--- SUPPLIED RECORDS Enclosed Below ---

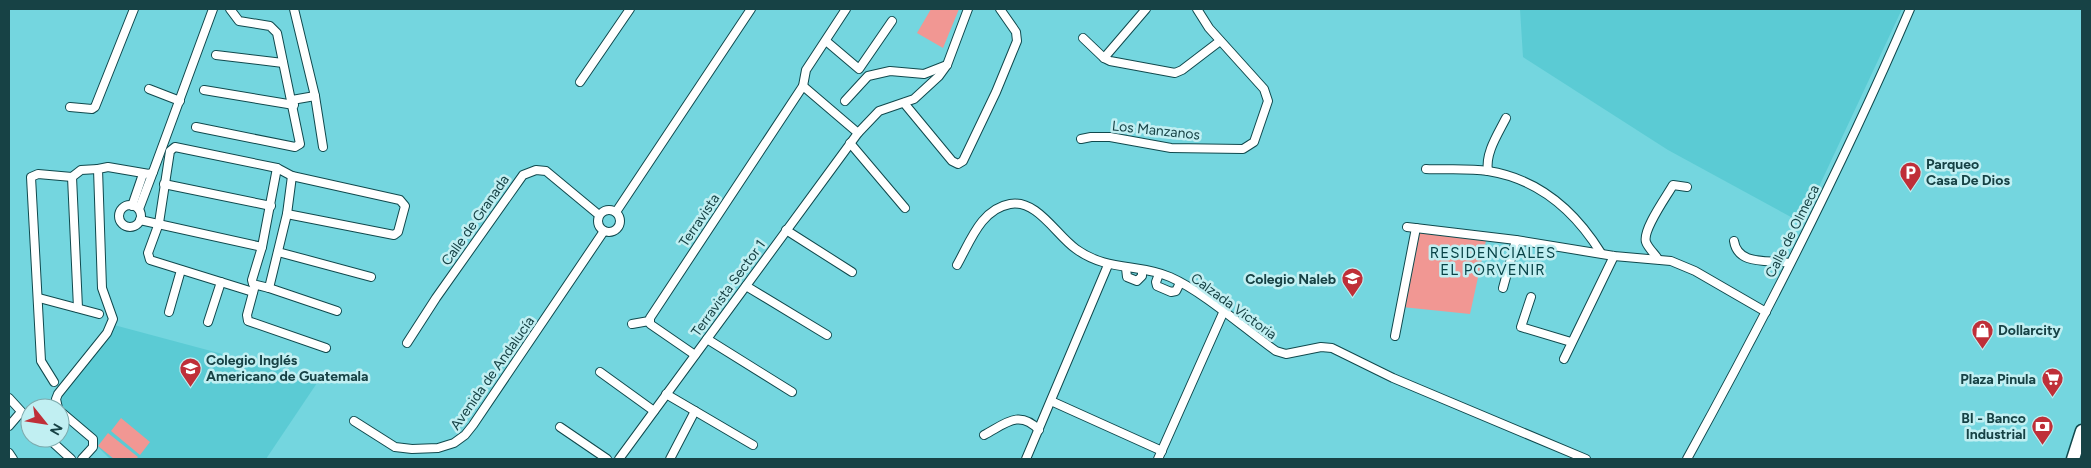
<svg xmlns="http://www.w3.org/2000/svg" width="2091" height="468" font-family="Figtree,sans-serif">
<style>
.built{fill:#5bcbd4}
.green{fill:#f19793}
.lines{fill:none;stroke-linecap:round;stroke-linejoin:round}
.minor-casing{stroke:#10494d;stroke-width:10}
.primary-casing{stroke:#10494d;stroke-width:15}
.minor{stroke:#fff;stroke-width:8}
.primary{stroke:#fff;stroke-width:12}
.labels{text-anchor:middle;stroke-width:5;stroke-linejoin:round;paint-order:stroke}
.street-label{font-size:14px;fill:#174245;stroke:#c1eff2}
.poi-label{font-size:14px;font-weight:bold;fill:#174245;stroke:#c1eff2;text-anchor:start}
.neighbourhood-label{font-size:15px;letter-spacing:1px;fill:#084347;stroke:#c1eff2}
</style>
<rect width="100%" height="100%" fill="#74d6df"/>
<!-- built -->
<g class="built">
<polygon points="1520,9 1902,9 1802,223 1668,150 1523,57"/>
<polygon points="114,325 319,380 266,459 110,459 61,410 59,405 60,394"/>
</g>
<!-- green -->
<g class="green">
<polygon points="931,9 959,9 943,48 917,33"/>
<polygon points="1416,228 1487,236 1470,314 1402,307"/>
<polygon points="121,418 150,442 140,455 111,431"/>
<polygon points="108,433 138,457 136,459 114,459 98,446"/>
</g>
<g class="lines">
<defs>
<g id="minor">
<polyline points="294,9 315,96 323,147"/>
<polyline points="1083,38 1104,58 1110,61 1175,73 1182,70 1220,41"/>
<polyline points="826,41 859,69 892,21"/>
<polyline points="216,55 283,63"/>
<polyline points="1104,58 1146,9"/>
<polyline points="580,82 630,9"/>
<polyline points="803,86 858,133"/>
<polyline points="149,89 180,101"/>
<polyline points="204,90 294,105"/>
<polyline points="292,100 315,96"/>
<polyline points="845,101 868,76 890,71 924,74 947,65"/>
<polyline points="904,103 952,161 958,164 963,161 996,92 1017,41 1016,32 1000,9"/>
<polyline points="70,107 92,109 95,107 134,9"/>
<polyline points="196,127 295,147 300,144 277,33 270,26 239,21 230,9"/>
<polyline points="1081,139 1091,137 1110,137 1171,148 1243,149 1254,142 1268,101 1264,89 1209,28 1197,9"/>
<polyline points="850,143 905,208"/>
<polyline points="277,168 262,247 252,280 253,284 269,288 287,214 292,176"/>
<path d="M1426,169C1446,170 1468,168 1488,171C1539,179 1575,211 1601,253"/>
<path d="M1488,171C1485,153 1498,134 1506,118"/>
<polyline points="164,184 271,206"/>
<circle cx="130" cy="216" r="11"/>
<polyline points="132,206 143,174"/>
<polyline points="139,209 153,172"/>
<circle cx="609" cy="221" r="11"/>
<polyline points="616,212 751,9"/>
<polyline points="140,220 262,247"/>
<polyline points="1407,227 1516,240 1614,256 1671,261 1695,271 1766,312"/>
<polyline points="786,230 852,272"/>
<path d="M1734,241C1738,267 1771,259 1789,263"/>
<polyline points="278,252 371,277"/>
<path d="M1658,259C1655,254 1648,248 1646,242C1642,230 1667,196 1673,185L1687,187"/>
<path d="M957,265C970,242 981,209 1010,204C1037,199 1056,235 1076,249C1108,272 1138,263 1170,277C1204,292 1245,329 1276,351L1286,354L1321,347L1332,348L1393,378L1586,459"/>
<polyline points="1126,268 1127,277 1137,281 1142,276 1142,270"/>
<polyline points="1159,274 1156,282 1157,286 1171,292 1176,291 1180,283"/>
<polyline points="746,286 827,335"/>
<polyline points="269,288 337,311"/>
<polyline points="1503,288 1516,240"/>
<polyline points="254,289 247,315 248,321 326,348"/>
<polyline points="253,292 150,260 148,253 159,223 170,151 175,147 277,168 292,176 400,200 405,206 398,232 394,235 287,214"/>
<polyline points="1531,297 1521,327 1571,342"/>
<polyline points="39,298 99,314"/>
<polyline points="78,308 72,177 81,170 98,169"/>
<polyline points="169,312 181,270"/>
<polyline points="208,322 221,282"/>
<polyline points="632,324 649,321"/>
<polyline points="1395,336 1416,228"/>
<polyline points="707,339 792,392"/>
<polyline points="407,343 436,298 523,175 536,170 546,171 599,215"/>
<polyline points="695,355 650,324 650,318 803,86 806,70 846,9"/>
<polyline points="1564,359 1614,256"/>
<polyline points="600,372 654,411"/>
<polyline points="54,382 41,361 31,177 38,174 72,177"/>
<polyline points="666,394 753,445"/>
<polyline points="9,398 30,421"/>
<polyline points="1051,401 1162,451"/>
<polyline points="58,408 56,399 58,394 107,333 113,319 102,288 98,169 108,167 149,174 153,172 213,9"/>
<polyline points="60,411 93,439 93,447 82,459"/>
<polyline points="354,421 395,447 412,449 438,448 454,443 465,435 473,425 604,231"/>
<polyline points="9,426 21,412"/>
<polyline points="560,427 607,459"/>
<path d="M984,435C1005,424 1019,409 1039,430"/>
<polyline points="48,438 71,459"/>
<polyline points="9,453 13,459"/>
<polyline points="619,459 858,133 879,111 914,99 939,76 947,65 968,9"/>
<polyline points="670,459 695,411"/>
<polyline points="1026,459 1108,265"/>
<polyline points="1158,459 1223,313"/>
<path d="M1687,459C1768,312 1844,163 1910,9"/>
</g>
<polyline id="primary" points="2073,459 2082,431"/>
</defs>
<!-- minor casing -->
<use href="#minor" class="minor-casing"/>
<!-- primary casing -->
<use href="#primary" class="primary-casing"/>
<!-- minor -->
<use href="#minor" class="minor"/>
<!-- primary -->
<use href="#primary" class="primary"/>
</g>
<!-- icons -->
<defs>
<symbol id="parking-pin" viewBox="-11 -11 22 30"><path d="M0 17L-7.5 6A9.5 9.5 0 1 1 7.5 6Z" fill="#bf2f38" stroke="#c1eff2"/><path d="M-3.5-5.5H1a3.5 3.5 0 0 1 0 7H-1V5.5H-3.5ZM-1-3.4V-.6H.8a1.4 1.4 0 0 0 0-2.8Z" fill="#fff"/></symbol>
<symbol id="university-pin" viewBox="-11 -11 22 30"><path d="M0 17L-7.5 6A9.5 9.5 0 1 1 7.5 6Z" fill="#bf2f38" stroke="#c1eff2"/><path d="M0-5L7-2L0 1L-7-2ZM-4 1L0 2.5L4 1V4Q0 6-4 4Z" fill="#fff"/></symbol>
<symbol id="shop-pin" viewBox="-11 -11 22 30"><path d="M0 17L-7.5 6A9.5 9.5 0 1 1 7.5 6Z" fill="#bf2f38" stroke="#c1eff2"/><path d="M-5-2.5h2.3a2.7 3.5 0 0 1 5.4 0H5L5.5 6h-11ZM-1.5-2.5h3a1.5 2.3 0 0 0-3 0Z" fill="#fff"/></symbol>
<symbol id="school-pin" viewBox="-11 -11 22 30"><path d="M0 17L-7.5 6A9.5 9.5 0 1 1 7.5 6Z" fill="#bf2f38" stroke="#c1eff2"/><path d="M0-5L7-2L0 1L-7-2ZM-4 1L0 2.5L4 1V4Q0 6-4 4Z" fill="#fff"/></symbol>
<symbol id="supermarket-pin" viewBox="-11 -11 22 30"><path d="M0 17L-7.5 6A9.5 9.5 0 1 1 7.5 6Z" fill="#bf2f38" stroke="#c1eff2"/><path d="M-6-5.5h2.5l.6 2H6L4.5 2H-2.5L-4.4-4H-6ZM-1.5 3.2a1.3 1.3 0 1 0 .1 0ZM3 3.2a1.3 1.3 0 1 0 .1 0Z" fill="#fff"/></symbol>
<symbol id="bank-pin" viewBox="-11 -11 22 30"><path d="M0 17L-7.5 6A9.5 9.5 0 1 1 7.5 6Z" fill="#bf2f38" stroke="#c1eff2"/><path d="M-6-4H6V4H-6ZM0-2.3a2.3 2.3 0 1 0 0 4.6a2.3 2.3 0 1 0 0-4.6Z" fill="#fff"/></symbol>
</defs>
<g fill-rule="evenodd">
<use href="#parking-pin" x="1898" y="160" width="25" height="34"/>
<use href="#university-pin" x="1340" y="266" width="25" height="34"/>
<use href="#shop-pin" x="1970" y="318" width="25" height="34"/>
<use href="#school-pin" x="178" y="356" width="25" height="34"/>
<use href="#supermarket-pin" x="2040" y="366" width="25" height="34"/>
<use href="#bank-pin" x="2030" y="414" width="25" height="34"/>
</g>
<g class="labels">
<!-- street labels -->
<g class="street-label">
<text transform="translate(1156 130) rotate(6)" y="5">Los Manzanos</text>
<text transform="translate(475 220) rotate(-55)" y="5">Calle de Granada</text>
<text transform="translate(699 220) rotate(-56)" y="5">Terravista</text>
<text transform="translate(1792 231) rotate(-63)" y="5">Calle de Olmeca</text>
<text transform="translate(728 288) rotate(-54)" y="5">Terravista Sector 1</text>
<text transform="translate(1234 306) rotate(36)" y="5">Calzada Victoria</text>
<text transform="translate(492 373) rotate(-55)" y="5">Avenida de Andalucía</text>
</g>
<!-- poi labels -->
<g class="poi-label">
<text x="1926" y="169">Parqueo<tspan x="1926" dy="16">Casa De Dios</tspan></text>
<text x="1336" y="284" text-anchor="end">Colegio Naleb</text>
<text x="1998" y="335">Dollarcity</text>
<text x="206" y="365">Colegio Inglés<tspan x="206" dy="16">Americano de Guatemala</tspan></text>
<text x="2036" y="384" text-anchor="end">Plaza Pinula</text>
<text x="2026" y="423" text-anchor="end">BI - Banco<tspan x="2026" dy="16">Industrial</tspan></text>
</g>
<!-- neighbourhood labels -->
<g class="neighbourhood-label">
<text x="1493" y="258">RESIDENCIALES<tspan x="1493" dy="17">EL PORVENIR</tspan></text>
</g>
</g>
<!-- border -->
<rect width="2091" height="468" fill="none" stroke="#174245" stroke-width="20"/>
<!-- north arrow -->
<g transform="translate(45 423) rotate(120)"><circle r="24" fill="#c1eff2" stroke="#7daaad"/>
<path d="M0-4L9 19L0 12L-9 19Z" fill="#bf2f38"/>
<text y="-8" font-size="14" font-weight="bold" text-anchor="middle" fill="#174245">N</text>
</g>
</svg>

--- End of Enclosed SUPPLIED RECORDS ---

EXERCISE:
Search the records for the word "lines" and copy out every line that holds it.

ANSWER BOX:
.lines{fill:none;stroke-linecap:round;stroke-linejoin:round}
<g class="lines">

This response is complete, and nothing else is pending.